Gelöbnis: 52 Soldaten auf Zeit und Rekruten des Luftlandefernmeldebataillons der Division Spezielle Operationen und des Schwarzenborner Jägerregiments schworen ihren Eid. Foto: Wieber

Stadtallendorf. Zum letzten Mal sind Soldaten des Luftlandefernmeldebataillons der Division Spezielle Operationen (DSO), das 2014 aufgelöst wird, gemeinsam mit Soldaten des Jägerregiments 1 aus Schwarzenborn in der Stadtallendorfer Herrenwaldkaserne zum feierlichen Gelöbnis angetreten. Vor 250 Eltern, Angehörigen und Gästen gelobten 52 Rekruten und Soldaten auf Zeit, der Bundesrepublik zu dienen und das Recht und die Freiheit des deutschen Volkes zu verteidigen.
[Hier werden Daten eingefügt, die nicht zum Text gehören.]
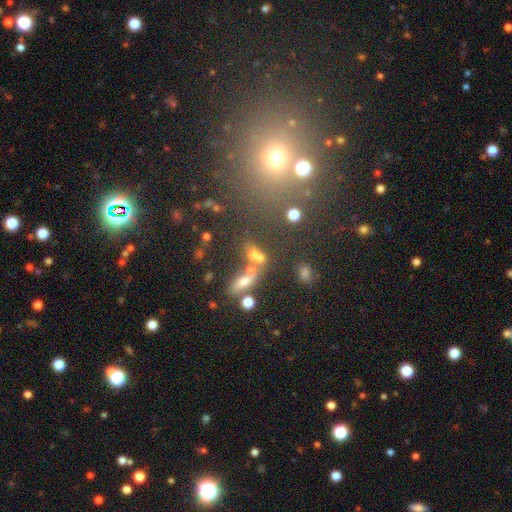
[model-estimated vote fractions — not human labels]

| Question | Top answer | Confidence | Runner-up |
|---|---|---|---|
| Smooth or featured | smooth | 58% | featured or disk (22%) |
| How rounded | in between | 60% | round (27%) |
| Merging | merger | 45% | none (34%) |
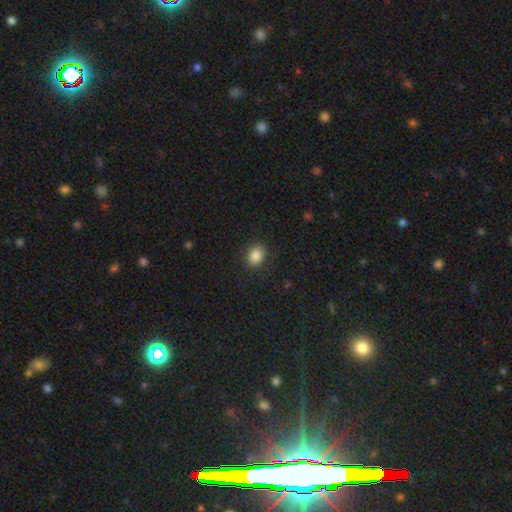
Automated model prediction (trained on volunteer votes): Morphology: type=smooth (85%); roundness=round (56%); merging=none (89%).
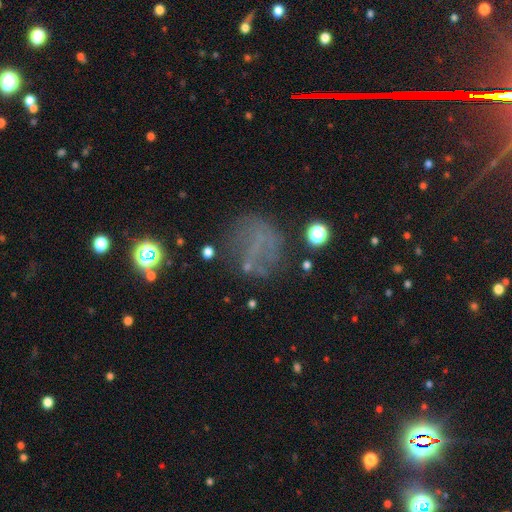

In seiner Rede bedankte sich Oberst Thomas Wandiger, Chef des Stabes der DSO, bei den Angehörigen für ihr zahlreiches Erscheinen. „Sie zeigen damit, dass dieser Appell eine ganz besondere Bedeutung hat“, so Wandinger. Den Rekruten bescheinigte er, sich in einer nicht einfachen Zeit für den Dienst als Soldat entschieden zu haben. Christian Somogyi, Bürgermeister von Stadtallendorf, zollte allen Soldaten Anerkennung für ihren Dienst und dankte ihnen für ihren Einsatz.

Auch in Zukunft bleibe der Schutz Deutschlands und seiner Bürger der zentrale Auftrag der Bundeswehr. „Daher kann man nicht die Soldaten in die Pflicht nehmen, die angeordneten Einsätze in der Öffentlichkeit zu rechtfertigen. Dies ist und bleibt Aufgabe der Politik“, stellte der Bürgermeister fest.

Bendikt Reuter, Funker und Sprecher der Rekruten, berichtete von den vergangenen Ausbildungsmonaten, in denen Kameradschaft eines der tragenden Elemente gewesen sei. „Ohne sie wäre vieles nicht möglich gewesen. Wir haben viel gelernt“, sagte Reuter. Es spielte das Heeresmusikkorps 2 aus Kassel.